CEVAP: Her iki halde de ahlâk, Hz. Peygamber’de “en güzel örnek” bulunduğu ilkesine racidir. Birinci manası ile ahlâki yaklaşım, Hz. Peygamber’in görünen ve algılanan, zâhir fiillerinin anlamını ve bu anlamın dayandığı düzeni veya doğrudan anlamın düzenini tespit ederek, bu anlamlar üzerinden benzer durumlarda benzer bir şekilde davranmayı, benzer hallerde benzer fiilleri gerçekleştirmenin yöntemini araştırmışlardır. İkinci manası ile ahlâki yaklaşım ise, Hz.

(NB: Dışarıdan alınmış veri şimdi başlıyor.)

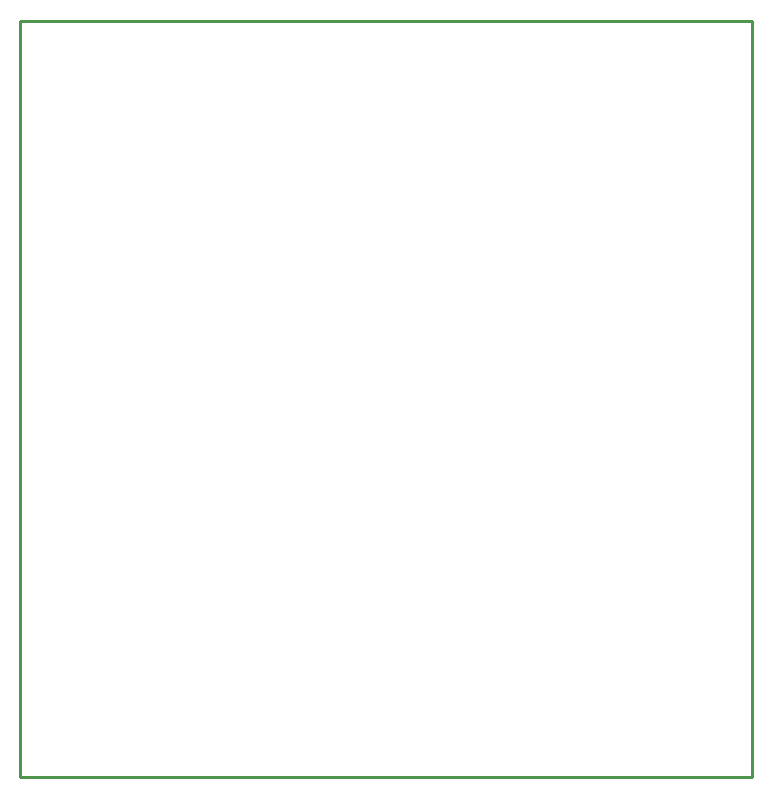
<source format=gko>
G04 Layer: BoardOutline*
G04 EasyEDA v6.4.17, 2021-03-05T14:08:29+01:00*
G04 e79a21ba503147348f05fdbb2aa03285,d81f5713b0f84f0ea64707c539aa2fa5,10*
G04 Gerber Generator version 0.2*
G04 Scale: 100 percent, Rotated: No, Reflected: No *
G04 Dimensions in millimeters *
G04 leading zeros omitted , absolute positions ,4 integer and 5 decimal *
%FSLAX45Y45*%
%MOMM*%

%ADD10C,0.2540*%
D10*
X6899993Y0D02*
G01*
X700001Y0D01*
X700001Y0D02*
G01*
X700001Y6399999D01*
X700001Y6399999D02*
G01*
X6899993Y6399999D01*
X6899993Y0D01*

%LPD*%
M02*

</source>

Peygamber’de zuhur eden fiillerin, onun derûnî halinin tabii bir neticesi olduğunu, benzer durumlarda benzer fiilleri gerçekleştirmenin, benzer bir hale sahip olmakla mümkün olacağını ifade eder.

#34

SORU: Dinin ahlâk ile irtibatının nasıl anlaşılıp, anlatılacağı, yani temellendirileceği hususunda hangi farklı tavırlar gelişmiştir?


CEVAP: Bu cihetten iki ayrı ahlâk anlayışının, kendi içlerinde yine çeşitlilik arz ederek, çok sayıda ahlâk eserinin telifinde açığa çıksalar da, mevcut olduğu söylenebilir. 1. Faziletlerin kazanılması ve faziletli olma olarak ahlâk; 2. Kurallı yaşama ve kurallara uygun davranma olarak ahlâk.

#35

SORU: Toplumlarda temel ahlâki kabuller ana hatlarıyla nasıl şekillenir?


CEVAP: Hemen her toplumda iyi ve kötü fiiller birbirinden ayrılmıştır. Bu hususta toplumlar arasında farklar olsa da, önemli kurallarda bir müşterek bulunmaktadır. Mesela hiçbir toplum bir ilke olarak “yalan söylemek iyidir” gibi bir kuralı kabul etmez, edemez. Aynı şekilde “doğru söylemek kötüdür”, “insanların hakkını yemek, insanlara haksızlık etmek iyidir” veya “insanlara zarar vermek iyidir” gibi bir kuralı hiçbir toplumda bulamazsınız. Ve hemen her toplumda “doğru söylemek iyidir, yalan söylemek kötüdür”, “adil davranmak iyidir, zulmetmek kötüdür”, “insanlara faydalı olmak iyidir, zarar vermek kötüdür” gibi temel ahlâki doğruların genel kabul gördüğü söylenebilir.